The Peter and Jane books
For one reason or another, people seem to mix up the characters ‘Janet and John’ with ‘Peter and Jane’. ( I think the late lamented Terry Wogan had a hand in adding to the confusion). You see the pictures on the right? Not Ladybird. The two children in the best-known Ladybird reading scheme were Peter and Jane. I just thought I’d clear that up from the start.
If you want to buy vintage Peter and Jane books – this isn’t the right page. Try here instead.
As I say, the first and best known of Ladybird Reading schemes is the Key Words to Reading series, which first appeared in 1964. I believe a structured, comprehensive reading scheme on this scale this was something of a 1st in British education. The books which had been extensively read in schools before the appearance on the the scene of Peter and Jane were the Janet and John books. In origin, J & J are not from these shores. Effectively the readers were imported – via New Zealand I think, but widely used here in the late 1950s, early 1960s.
The Key Words Reading scheme – or “Peter and Jane” books
The tenets of the Key Words reading scheme was devised by William Murray and Jim McNally and was based on the concept that the vast majority of the language that we use every day relies on a surprisingly few ‘key words’. Murray states, indeed, that a quarter of the language that we normally read and write is made up of just 12 words and that half of our everyday language is made up of just 100 words.
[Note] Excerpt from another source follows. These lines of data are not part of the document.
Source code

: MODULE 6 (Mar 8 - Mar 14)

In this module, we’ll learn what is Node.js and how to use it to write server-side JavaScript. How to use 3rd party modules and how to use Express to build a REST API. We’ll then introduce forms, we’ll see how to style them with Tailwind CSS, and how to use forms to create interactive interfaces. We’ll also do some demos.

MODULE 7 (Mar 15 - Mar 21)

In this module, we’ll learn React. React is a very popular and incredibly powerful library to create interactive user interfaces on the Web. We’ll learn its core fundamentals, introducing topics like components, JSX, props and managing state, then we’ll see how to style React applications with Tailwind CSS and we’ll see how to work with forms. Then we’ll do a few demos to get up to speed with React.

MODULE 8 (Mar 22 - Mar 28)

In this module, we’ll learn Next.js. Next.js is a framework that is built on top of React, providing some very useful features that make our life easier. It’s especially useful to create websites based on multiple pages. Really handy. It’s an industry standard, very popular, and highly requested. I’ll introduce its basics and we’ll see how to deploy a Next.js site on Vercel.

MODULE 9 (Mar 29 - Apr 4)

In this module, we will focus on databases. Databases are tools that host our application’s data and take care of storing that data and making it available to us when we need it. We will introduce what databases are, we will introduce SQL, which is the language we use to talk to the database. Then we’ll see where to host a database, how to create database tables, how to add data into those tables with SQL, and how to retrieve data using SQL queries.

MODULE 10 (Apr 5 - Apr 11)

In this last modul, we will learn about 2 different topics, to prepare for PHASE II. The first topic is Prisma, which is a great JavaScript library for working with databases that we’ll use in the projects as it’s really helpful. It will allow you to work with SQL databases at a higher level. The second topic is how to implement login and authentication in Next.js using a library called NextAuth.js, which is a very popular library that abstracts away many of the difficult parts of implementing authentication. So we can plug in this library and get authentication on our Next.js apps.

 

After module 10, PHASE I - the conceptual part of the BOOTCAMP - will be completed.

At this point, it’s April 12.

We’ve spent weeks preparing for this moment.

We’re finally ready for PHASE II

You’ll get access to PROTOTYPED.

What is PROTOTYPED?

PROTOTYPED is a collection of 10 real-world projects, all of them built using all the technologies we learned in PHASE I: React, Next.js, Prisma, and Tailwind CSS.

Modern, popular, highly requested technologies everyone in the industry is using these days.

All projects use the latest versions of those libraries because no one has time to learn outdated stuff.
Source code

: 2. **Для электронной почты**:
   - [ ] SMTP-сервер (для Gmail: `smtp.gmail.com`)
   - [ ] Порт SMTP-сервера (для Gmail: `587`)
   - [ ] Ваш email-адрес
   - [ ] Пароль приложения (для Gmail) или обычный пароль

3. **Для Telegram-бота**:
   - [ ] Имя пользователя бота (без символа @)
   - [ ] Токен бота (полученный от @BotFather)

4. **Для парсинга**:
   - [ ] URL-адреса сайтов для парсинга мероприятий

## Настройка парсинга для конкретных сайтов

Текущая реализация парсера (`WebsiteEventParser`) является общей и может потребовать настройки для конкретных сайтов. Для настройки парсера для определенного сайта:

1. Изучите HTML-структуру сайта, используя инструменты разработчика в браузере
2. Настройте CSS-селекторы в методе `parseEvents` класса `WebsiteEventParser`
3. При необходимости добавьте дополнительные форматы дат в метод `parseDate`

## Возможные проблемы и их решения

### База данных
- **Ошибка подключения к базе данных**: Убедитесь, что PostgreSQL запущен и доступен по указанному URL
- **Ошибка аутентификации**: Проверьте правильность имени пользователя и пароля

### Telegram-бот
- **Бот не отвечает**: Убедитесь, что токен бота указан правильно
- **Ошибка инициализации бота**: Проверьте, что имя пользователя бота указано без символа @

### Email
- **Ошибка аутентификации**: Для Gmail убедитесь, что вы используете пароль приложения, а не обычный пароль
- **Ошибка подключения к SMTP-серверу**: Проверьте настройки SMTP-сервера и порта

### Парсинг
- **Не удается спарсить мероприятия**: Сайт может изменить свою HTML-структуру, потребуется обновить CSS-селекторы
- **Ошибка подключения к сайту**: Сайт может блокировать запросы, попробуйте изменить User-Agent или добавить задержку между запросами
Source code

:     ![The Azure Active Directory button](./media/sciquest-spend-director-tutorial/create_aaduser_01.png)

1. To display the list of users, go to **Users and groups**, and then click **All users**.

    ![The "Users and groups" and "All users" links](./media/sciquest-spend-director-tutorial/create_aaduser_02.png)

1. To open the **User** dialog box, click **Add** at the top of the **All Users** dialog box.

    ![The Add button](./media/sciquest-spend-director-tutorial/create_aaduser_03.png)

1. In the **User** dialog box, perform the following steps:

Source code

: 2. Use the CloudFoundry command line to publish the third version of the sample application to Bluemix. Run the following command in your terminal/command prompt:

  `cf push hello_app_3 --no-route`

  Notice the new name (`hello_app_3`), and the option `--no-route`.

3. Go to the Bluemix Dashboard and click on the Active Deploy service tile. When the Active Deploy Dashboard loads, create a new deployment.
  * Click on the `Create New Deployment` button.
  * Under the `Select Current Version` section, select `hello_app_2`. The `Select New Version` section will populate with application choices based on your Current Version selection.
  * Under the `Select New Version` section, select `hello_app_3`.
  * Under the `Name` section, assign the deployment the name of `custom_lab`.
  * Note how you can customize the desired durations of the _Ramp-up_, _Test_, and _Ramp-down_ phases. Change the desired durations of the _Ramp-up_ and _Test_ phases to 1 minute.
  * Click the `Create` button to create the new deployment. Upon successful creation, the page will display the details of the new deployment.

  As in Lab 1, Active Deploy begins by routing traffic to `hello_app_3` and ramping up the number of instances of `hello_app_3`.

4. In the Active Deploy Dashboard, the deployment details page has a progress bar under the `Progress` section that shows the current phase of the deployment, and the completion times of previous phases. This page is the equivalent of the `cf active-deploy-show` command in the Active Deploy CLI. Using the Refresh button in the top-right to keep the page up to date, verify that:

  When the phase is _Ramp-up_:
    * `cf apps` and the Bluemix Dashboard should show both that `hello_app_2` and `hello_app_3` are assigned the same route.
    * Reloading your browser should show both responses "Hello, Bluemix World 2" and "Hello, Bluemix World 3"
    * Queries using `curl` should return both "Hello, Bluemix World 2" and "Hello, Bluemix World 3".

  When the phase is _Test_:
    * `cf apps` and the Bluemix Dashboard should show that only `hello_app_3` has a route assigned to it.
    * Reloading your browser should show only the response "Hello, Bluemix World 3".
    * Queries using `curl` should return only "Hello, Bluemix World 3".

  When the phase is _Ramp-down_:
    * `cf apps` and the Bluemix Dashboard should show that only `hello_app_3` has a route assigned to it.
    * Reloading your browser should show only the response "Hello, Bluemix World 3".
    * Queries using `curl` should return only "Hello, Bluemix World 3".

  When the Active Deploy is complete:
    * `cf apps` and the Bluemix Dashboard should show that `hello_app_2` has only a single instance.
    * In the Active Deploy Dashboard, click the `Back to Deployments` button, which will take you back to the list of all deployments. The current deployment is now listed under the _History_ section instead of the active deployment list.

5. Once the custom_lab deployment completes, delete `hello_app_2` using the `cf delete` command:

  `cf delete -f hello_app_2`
As Murray states in the Ladybird Book ‘Teaching Reading’:
There are three parallel sets of books (a,b and c), each set consisting of twelve carefully graded books with full colour issustrations throughout. All three sets are written with the same controlled vocabulary up to and including stage nine …. The early books are in large print and the simplified forms of ‘a’, ‘g’ and ‘I’ are used. Words new to the text on each page are also printed at the foot of the page for easy reference. A list of all the words new to each book is given at the back of every copy …. In Book 1a, the learner meets only sixteen different words, with an average of ten repetitions per word. He then reads Book 1b to find the same sixteen words, but in different context and with different illustrations. Moving on the book 1c, he again finds the same sixteen words… but this time in a writing context
So all very systematic and methodical. Basically the child is expected to learn through repetition of exposure to recognise these words on sight – and word flash-cards were a key component of the Key Word reading scheme. This is what’s known as the “Look and Say” method. You often hear people in the media today discussing the best way to teach reading and contrasting: “Look and Say” with “Phonics” where a child is helped to work out or ‘decode’ the sound of the word by building up an awareness of the patterns. This debate is not a new one, and Murray was familiar with it in the 1960s. He says,
“English is not a purely phonetic language, so care must be taken in presenting this method to the learner. Too much emphasis on the phonetic method, especially if used too early in the reading programme, can slow down progress and harm the attitude towards reading”. (Murray, p.17)
What he means by this is that you can easily teach a child that C A T = cat, but that’s not going to help the child read the word “caught” and that this child might then get demoralised.
Well, I’m a teacher and a linguist and a mother – but I don’t want to weigh into this argument except to say that it seems to me that different children learn to read in different ways. Some reading schemes suit some children, others suit other children. My own son responded well to the “look and say” method and was turned off reading by “jolly phonics” – yet I have heard very compelling research that phonics is more successful overall. So be it. All I can say is that the Key Word scheme was amazingly successful. First issued in 1964 it is still in print today – over forty years later!
In short, if you think that your child will gain confidence from the slow, steady repetition and “brick-by-brick” approach, and respond well to the fabulous, naturalistic illustrations, then try the Key Word scheme. As I say, these books are still in print and in bookshops. Although the artwork was revised in the 1970s and the cover style is updated every few years, the text remains pretty well unchanged from the 1960s versions.